— TASK REQUIREMENTS —
(1) Repeat word for word the part of the Cambodia passage starting with "The Chinese pledged" and going on through "a shared enmity.".
(2) Answer these questions using the Cambodia passage:
(a) Who published the book Sideshow, and on what date?
(b) What did the Chinese recommend against?
(c) According to the closing paragraph, what is the only thing the parties need to have in common?
(3) According to the Cambodia passage, why did the Chinese recommend against all-out war while pledging to support the Khmer Rouge's rivalry with the Vietnamese?

— QUOTED TEXT —

-----

"Sideshow - Nixon, Kissinger and the Secret Bombing of Cambodia", by William Shawcross, is an excellent source. "In Sideshow, journalist Shawcross presents the first full-scale investigation of the secret and illegal war the United States fought with Cambodia from 1969 to 1973, paving the way for the Khmer Rouge massacres of the mid-70s." 467 pages, Simon & Schuster (May 15, 1979), ISBN: 0671230700

The Chinese pledged to support the Khmer Rouge's
rivalry with the Vietnamese but recommended against
all-out war, knowing full well that Vietnam was in a
much better position to win the fight. The meeting
probably delayed an impending Cambodian assault on
Vietnam, but the Vietnamese interpreted it as another
sign of China's military support of an increasingly
dangerous Cambodia. "

"My enemy's enemy is my friend." Truly a morally bankrupt policy, and (thus?) a major plank in world realpolitik. There's no need to have any ideology or philosophy or anything else in common other than a shared enmity.

-----

— DATASET EXCERPT —
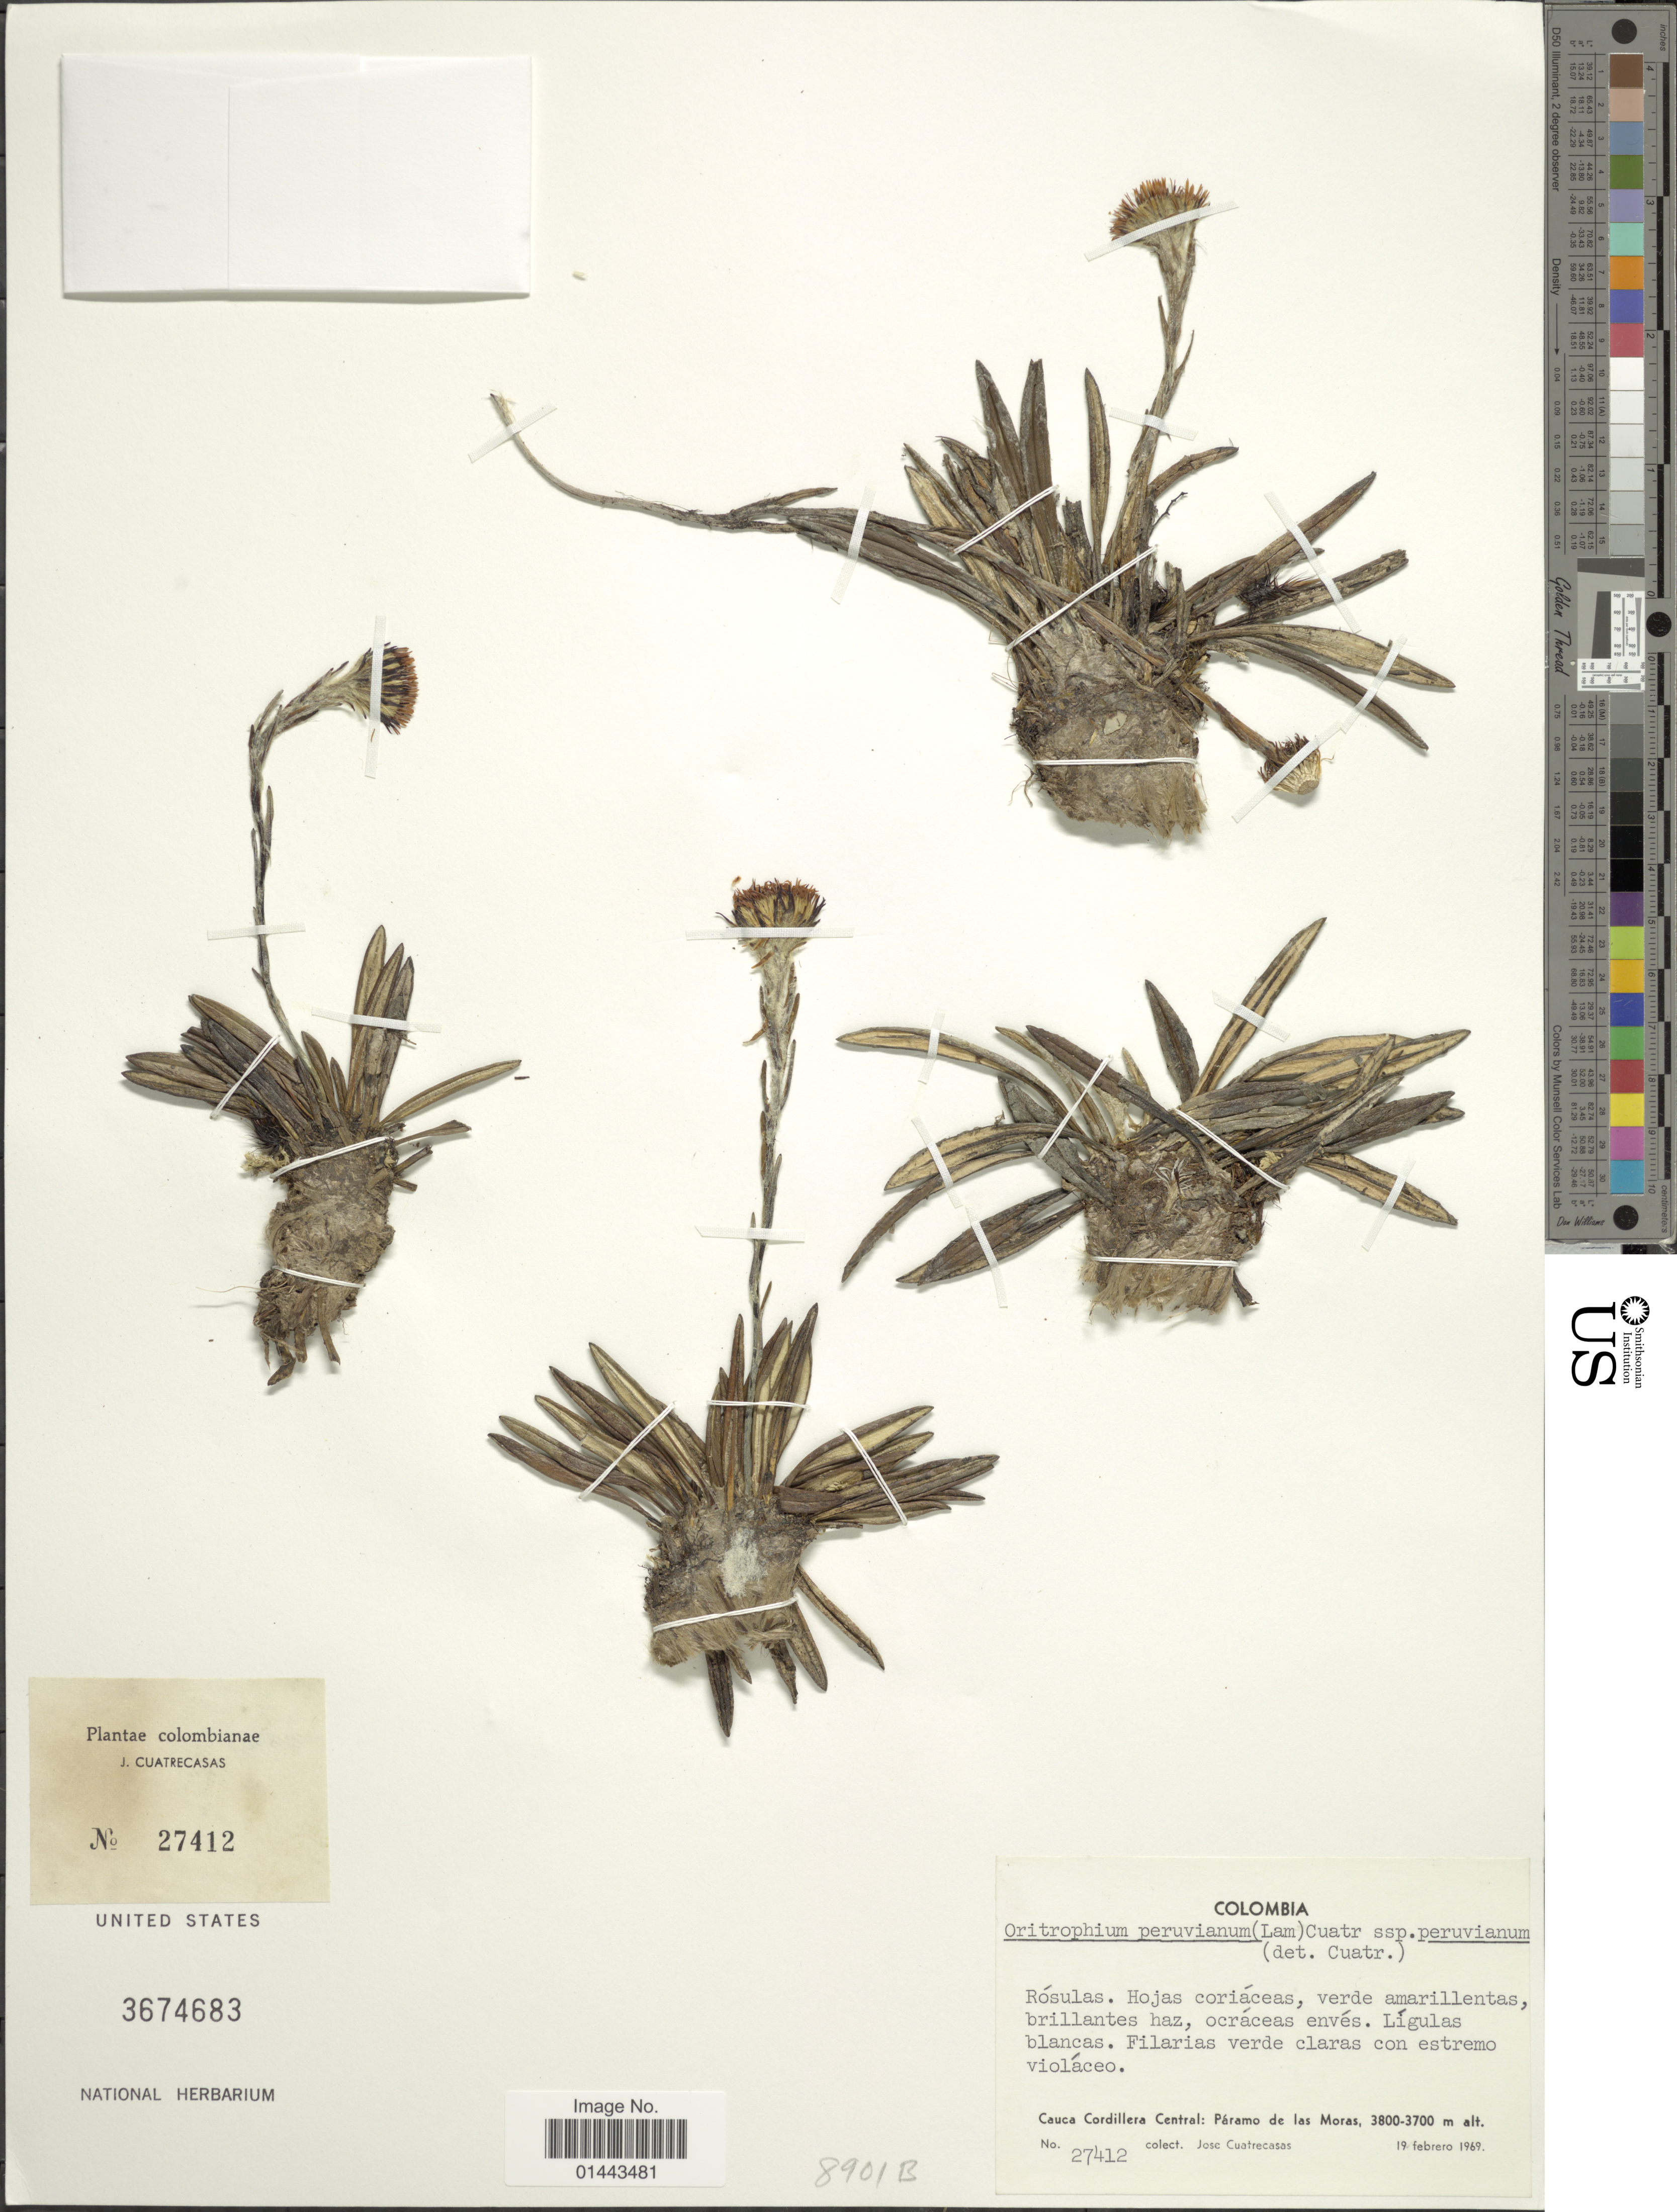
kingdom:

-----

— SOLUTIONS TO THE TASKS —
(1)
The Chinese pledged to support the Khmer Rouge's
rivalry with the Vietnamese but recommended against
all-out war, knowing full well that Vietnam was in a
much better position to win the fight. The meeting
probably delayed an impending Cambodian assault on
Vietnam, but the Vietnamese interpreted it as another
sign of China's military support of an increasingly
dangerous Cambodia. "

"My enemy's enemy is my friend." Truly a morally bankrupt policy, and (thus?) a major plank in world realpolitik. There's no need to have any ideology or philosophy or anything else in common other than a shared enmity.

(2)
(a) Simon & Schuster, on May 15, 1979.
(b) All-out war.
(c) A shared enmity.

(3) The Chinese knew full well that Vietnam was in a much better position to win the fight.